“Hooked on Phonics” Firm Settles FTC Privacy Charges

Gateway Learning Corporation, best known for its “Hooked on Phonics” products, has settled a privacy case brought by the Federal Trade Commission. The FTC had accused the firm of renting user information collected on its Web site, in violation of its privacy policy.

The FTC said Santa Ana, Calif.-based Gateway Learning amended its privacy policy to allow it to share information with third parties without notifying consumers or obtaining their consent. Then, it allegedly rented direct marketers its list, without excluding names that opted-in under the previous privacy policy. The prior policy had promised consumers they’d have the chance to opt-out in the event of a change, according to the FTC.

“It’s simple — if you collect information and promise not to share, you can’t share unless the consumer agrees,” said Howard Beales, director of the FTC’s Bureau of Consumer Protection. “You can change the rules, but not after the game has been played.”

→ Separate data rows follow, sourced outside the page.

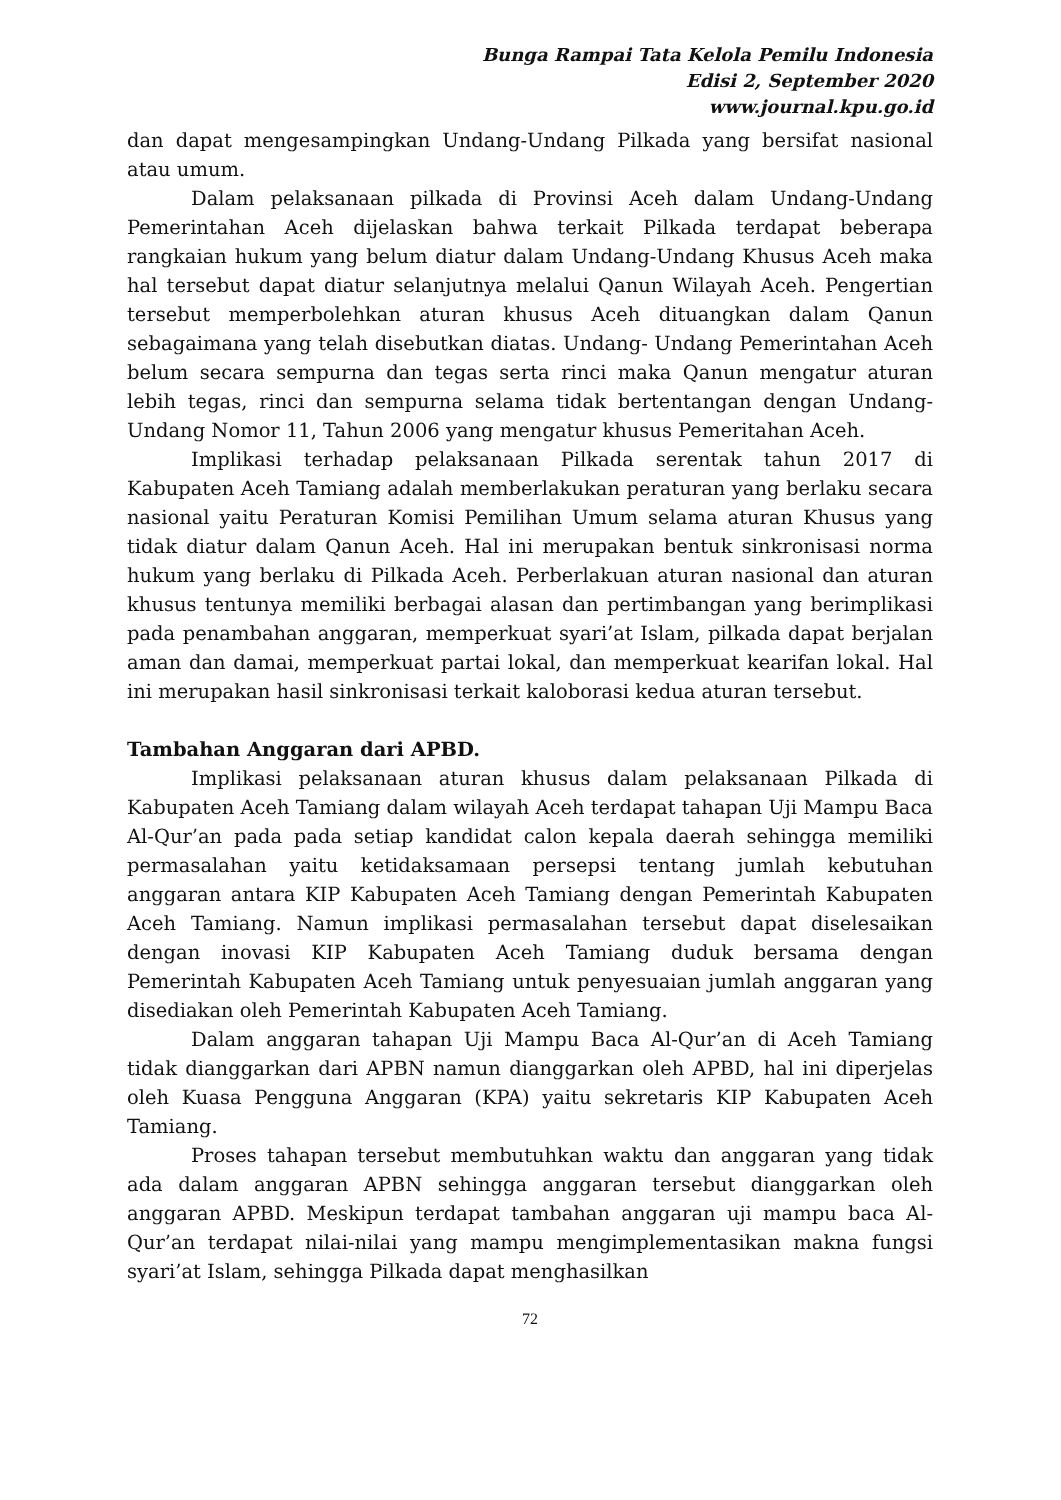Bunga Rampai Tata Kelola Pemilu Indonesia
Edisi 2, September 2020
www.journal.kpu.go.id
dan dapat mengesampingkan Undang-Undang Pilkada yang bersifat nasional atau umum.
Dalam pelaksanaan pilkada di Provinsi Aceh dalam Undang-Undang Pemerintahan Aceh dijelaskan bahwa terkait Pilkada terdapat beberapa rangkaian hukum yang belum diatur dalam Undang-Undang Khusus Aceh maka hal tersebut dapat diatur selanjutnya melalui Qanun Wilayah Aceh. Pengertian tersebut memperbolehkan aturan khusus Aceh dituangkan dalam Qanun sebagaimana yang telah disebutkan diatas. Undang- Undang Pemerintahan Aceh belum secara sempurna dan tegas serta rinci maka Qanun mengatur aturan lebih tegas, rinci dan sempurna selama tidak bertentangan dengan Undang-Undang Nomor 11, Tahun 2006 yang mengatur khusus Pemeritahan Aceh.
Implikasi terhadap pelaksanaan Pilkada serentak tahun 2017 di Kabupaten Aceh Tamiang adalah memberlakukan peraturan yang berlaku secara nasional yaitu Peraturan Komisi Pemilihan Umum selama aturan Khusus yang tidak diatur dalam Qanun Aceh. Hal ini merupakan bentuk sinkronisasi norma hukum yang berlaku di Pilkada Aceh. Perberlakuan aturan nasional dan aturan khusus tentunya memiliki berbagai alasan dan pertimbangan yang berimplikasi pada penambahan anggaran, memperkuat syari’at Islam, pilkada dapat berjalan aman dan damai, memperkuat partai lokal, dan memperkuat kearifan lokal. Hal ini merupakan hasil sinkronisasi terkait kaloborasi kedua aturan tersebut.
Tambahan Anggaran dari APBD.
Implikasi pelaksanaan aturan khusus dalam pelaksanaan Pilkada di Kabupaten Aceh Tamiang dalam wilayah Aceh terdapat tahapan Uji Mampu Baca Al-Qur’an pada pada setiap kandidat calon kepala daerah sehingga memiliki permasalahan yaitu ketidaksamaan persepsi tentang jumlah kebutuhan anggaran antara KIP Kabupaten Aceh Tamiang dengan Pemerintah Kabupaten Aceh Tamiang. Namun implikasi permasalahan tersebut dapat diselesaikan dengan inovasi KIP Kabupaten Aceh Tamiang duduk bersama dengan Pemerintah Kabupaten Aceh Tamiang untuk penyesuaian jumlah anggaran yang disediakan oleh Pemerintah Kabupaten Aceh Tamiang.
Dalam anggaran tahapan Uji Mampu Baca Al-Qur’an di Aceh Tamiang tidak dianggarkan dari APBN namun dianggarkan oleh APBD, hal ini diperjelas oleh Kuasa Pengguna Anggaran (KPA) yaitu sekretaris KIP Kabupaten Aceh Tamiang.
Proses tahapan tersebut membutuhkan waktu dan anggaran yang tidak ada dalam anggaran APBN sehingga anggaran tersebut dianggarkan oleh anggaran APBD. Meskipun terdapat tambahan anggaran uji mampu baca Al-Qur’an terdapat nilai-nilai yang mampu mengimplementasikan makna fungsi syari’at Islam, sehingga Pilkada dapat menghasilkan
72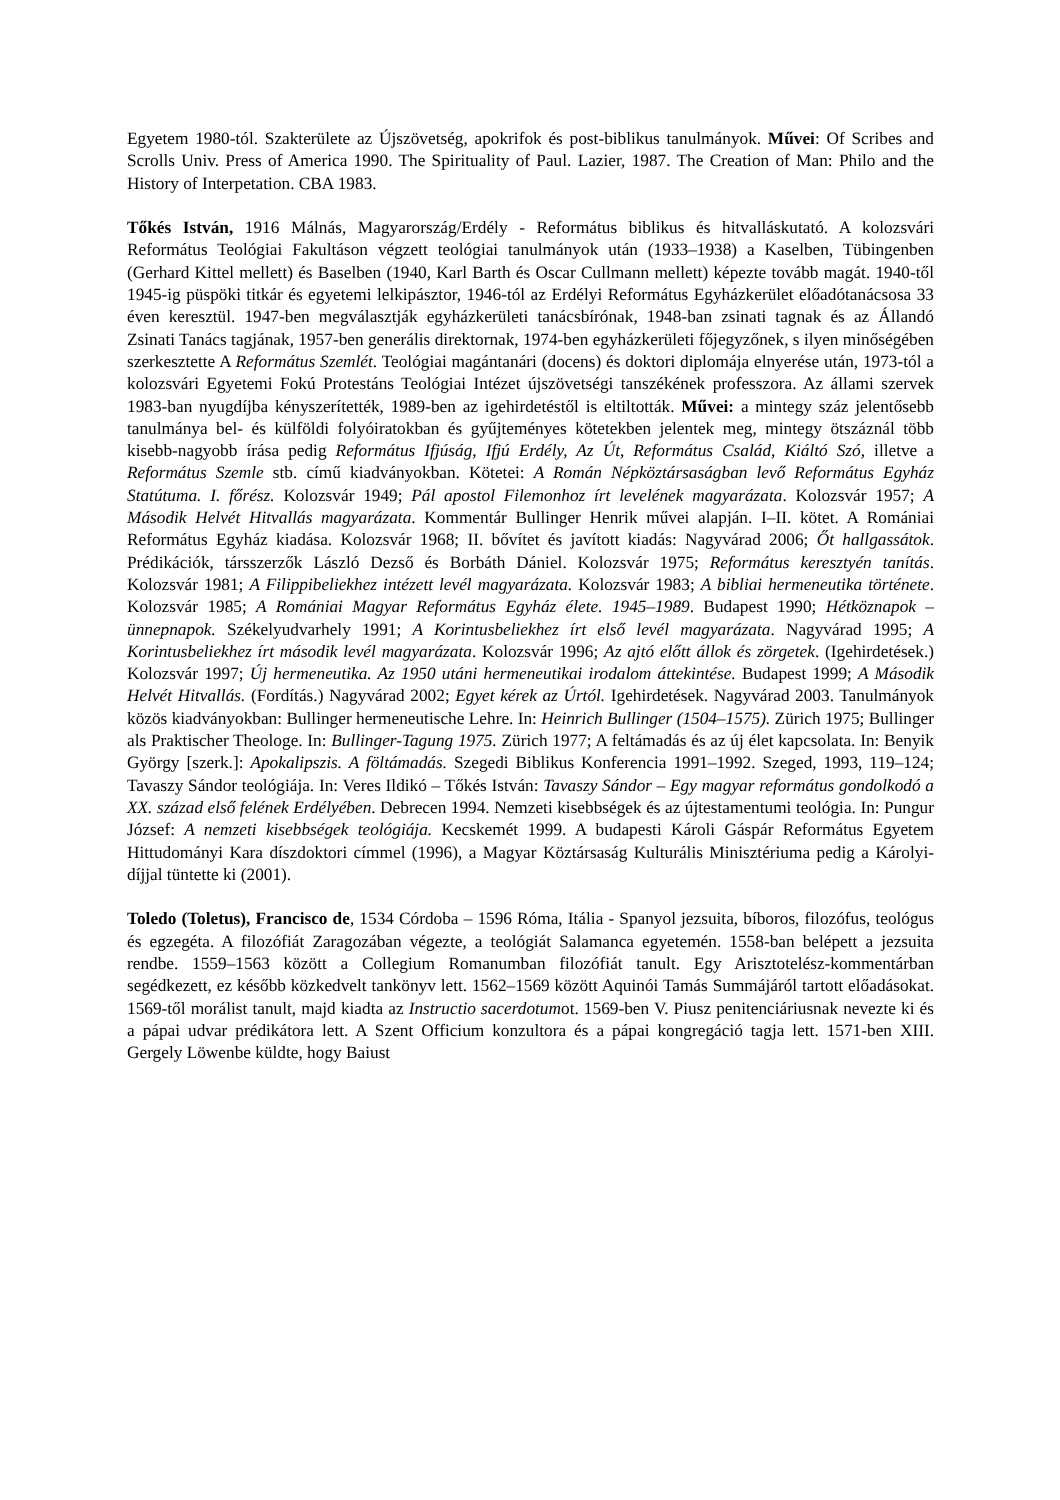Egyetem 1980-tól. Szakterülete az Újszövetség, apokrifok és post-biblikus tanulmányok. Művei: Of Scribes and Scrolls Univ. Press of America 1990. The Spirituality of Paul. Lazier, 1987. The Creation of Man: Philo and the History of Interpetation. CBA 1983.
Tőkés István, 1916 Málnás, Magyarország/Erdély - Református biblikus és hitvalláskutató. A kolozsvári Református Teológiai Fakultáson végzett teológiai tanulmányok után (1933–1938) a Kaselben, Tübingenben (Gerhard Kittel mellett) és Baselben (1940, Karl Barth és Oscar Cullmann mellett) képezte tovább magát. 1940-től 1945-ig püspöki titkár és egyetemi lelkipásztor, 1946-tól az Erdélyi Református Egyházkerület előadótanácsosa 33 éven keresztül. 1947-ben megválasztják egyházkerületi tanácsbírónak, 1948-ban zsinati tagnak és az Állandó Zsinati Tanács tagjának, 1957-ben generális direktornak, 1974-ben egyházkerületi főjegyzőnek, s ilyen minőségében szerkesztette A Református Szemlét. Teológiai magántanári (docens) és doktori diplomája elnyerése után, 1973-tól a kolozsvári Egyetemi Fokú Protestáns Teológiai Intézet újszövetségi tanszékének professzora. Az állami szervek 1983-ban nyugdíjba kényszerítették, 1989-ben az igehirdetéstől is eltiltották. Művei: a mintegy száz jelentősebb tanulmánya bel- és külföldi folyóiratokban és gyűjteményes kötetekben jelentek meg, mintegy ötszáznál több kisebb-nagyobb írása pedig Református Ifjúság, Ifjú Erdély, Az Út, Református Család, Kiáltó Szó, illetve a Református Szemle stb. című kiadványokban. Kötetei: A Román Népköztársaságban levő Református Egyház Statútuma. I. főrész. Kolozsvár 1949; Pál apostol Filemonhoz írt levelének magyarázata. Kolozsvár 1957; A Második Helvét Hitvallás magyarázata. Kommentár Bullinger Henrik művei alapján. I–II. kötet. A Romániai Református Egyház kiadása. Kolozsvár 1968; II. bővítet és javított kiadás: Nagyvárad 2006; Őt hallgassátok. Prédikációk, társszerzők László Dezső és Borbáth Dániel. Kolozsvár 1975; Református keresztyén tanítás. Kolozsvár 1981; A Filippibeliekhez intézett levél magyarázata. Kolozsvár 1983; A bibliai hermeneutika története. Kolozsvár 1985; A Romániai Magyar Református Egyház élete. 1945–1989. Budapest 1990; Hétköznapok – ünnepnapok. Székelyudvarhely 1991; A Korintusbeliekhez írt első levél magyarázata. Nagyvárad 1995; A Korintusbeliekhez írt második levél magyarázata. Kolozsvár 1996; Az ajtó előtt állok és zörgetek. (Igehirdetések.) Kolozsvár 1997; Új hermeneutika. Az 1950 utáni hermeneutikai irodalom áttekintése. Budapest 1999; A Második Helvét Hitvallás. (Fordítás.) Nagyvárad 2002; Egyet kérek az Úrtól. Igehirdetések. Nagyvárad 2003. Tanulmányok közös kiadványokban: Bullinger hermeneutische Lehre. In: Heinrich Bullinger (1504–1575). Zürich 1975; Bullinger als Praktischer Theologe. In: Bullinger-Tagung 1975. Zürich 1977; A feltámadás és az új élet kapcsolata. In: Benyik György [szerk.]: Apokalipszis. A föltámadás. Szegedi Biblikus Konferencia 1991–1992. Szeged, 1993, 119–124; Tavaszy Sándor teológiája. In: Veres Ildikó – Tőkés István: Tavaszy Sándor – Egy magyar református gondolkodó a XX. század első felének Erdélyében. Debrecen 1994. Nemzeti kisebbségek és az újtestamentumi teológia. In: Pungur József: A nemzeti kisebbségek teológiája. Kecskemét 1999. A budapesti Károli Gáspár Református Egyetem Hittudományi Kara díszdoktori címmel (1996), a Magyar Köztársaság Kulturális Minisztériuma pedig a Károlyi-díjjal tüntette ki (2001).
Toledo (Toletus), Francisco de, 1534 Córdoba – 1596 Róma, Itália - Spanyol jezsuita, bíboros, filozófus, teológus és egzegéta. A filozófiát Zaragozában végezte, a teológiát Salamanca egyetemén. 1558-ban belépett a jezsuita rendbe. 1559–1563 között a Collegium Romanumban filozófiát tanult. Egy Arisztotelész-kommentárban segédkezett, ez később közkedvelt tankönyv lett. 1562–1569 között Aquinói Tamás Summájáról tartott előadásokat. 1569-től morálist tanult, majd kiadta az Instructio sacerdotumot. 1569-ben V. Piusz penitenciáriusnak nevezte ki és a pápai udvar prédikátora lett. A Szent Officium konzultora és a pápai kongregáció tagja lett. 1571-ben XIII. Gergely Löwenbe küldte, hogy Baiust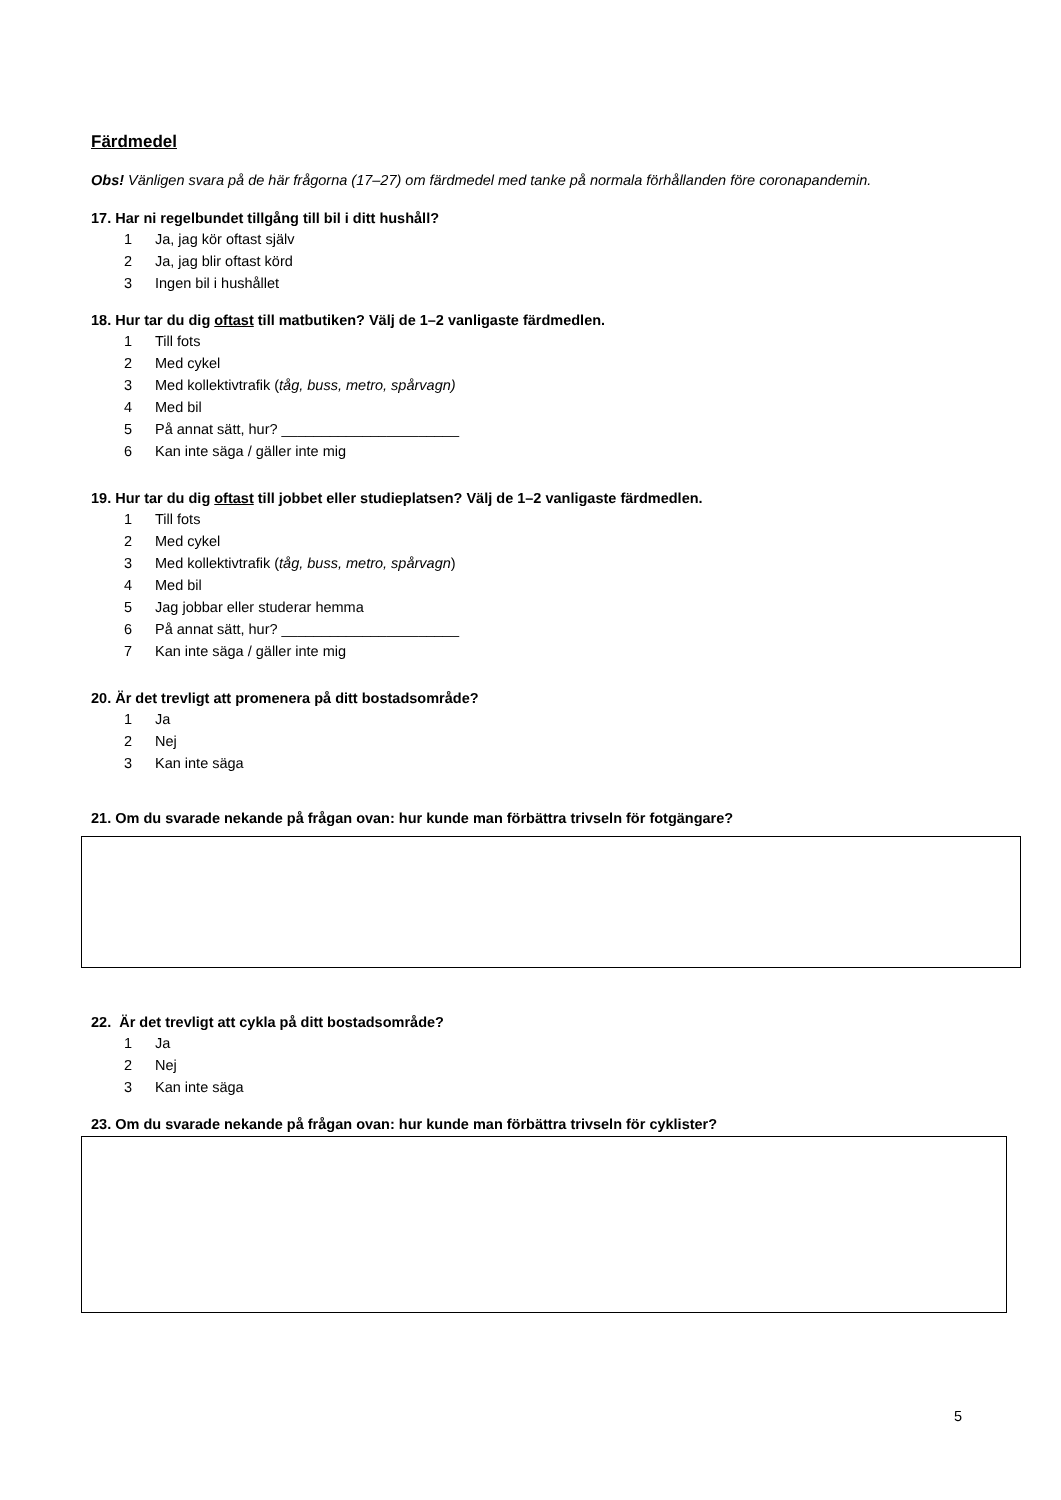Färdmedel
Obs! Vänligen svara på de här frågorna (17–27) om färdmedel med tanke på normala förhållanden före coronapandemin.
17. Har ni regelbundet tillgång till bil i ditt hushåll?
1 Ja, jag kör oftast själv
2 Ja, jag blir oftast körd
3 Ingen bil i hushållet
18. Hur tar du dig oftast till matbutiken? Välj de 1–2 vanligaste färdmedlen.
1 Till fots
2 Med cykel
3 Med kollektivtrafik (tåg, buss, metro, spårvagn)
4 Med bil
5 På annat sätt, hur? ______________________
6 Kan inte säga / gäller inte mig
19. Hur tar du dig oftast till jobbet eller studieplatsen? Välj de 1–2 vanligaste färdmedlen.
1 Till fots
2 Med cykel
3 Med kollektivtrafik (tåg, buss, metro, spårvagn)
4 Med bil
5 Jag jobbar eller studerar hemma
6 På annat sätt, hur? ______________________
7 Kan inte säga / gäller inte mig
20. Är det trevligt att promenera på ditt bostadsområde?
1 Ja
2 Nej
3 Kan inte säga
21. Om du svarade nekande på frågan ovan: hur kunde man förbättra trivseln för fotgängare?
22. Är det trevligt att cykla på ditt bostadsområde?
1 Ja
2 Nej
3 Kan inte säga
23. Om du svarade nekande på frågan ovan: hur kunde man förbättra trivseln för cyklister?
5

The FTC charges are especially sensitive because they involve disclosure of information about children. The agency said Gateway had promised not to reveal personally identifiable information about children under 13 for any purpose. Then, in April 2003, the FTC says Gateway rented personal information including: people’s names, addresses, phone numbers, and the age ranges and gender of their children.

The settlement doesn’t constitute an admission of guilt by Gateway Learning, but the company agreed to avoid making deceptive claims about how it will use consumer information. It also said it wouldn’t make material changes in its privacy policy retroactively without obtaining consumers’ consent. Gateway Learning also agreed to forfeit the $4,600 it earned from renting the data.

“We’re pleased to have resolved this matter, which occurred a year ago, regarding our online customer privacy policy,” the company said in a statement. “Hooked on Phonics has become the number one trusted name in teaching children to read, and we are committed to keeping that trust.”

The settlement with the FTC is subject to a public comment period, after which the Commission will determine whether to make it final.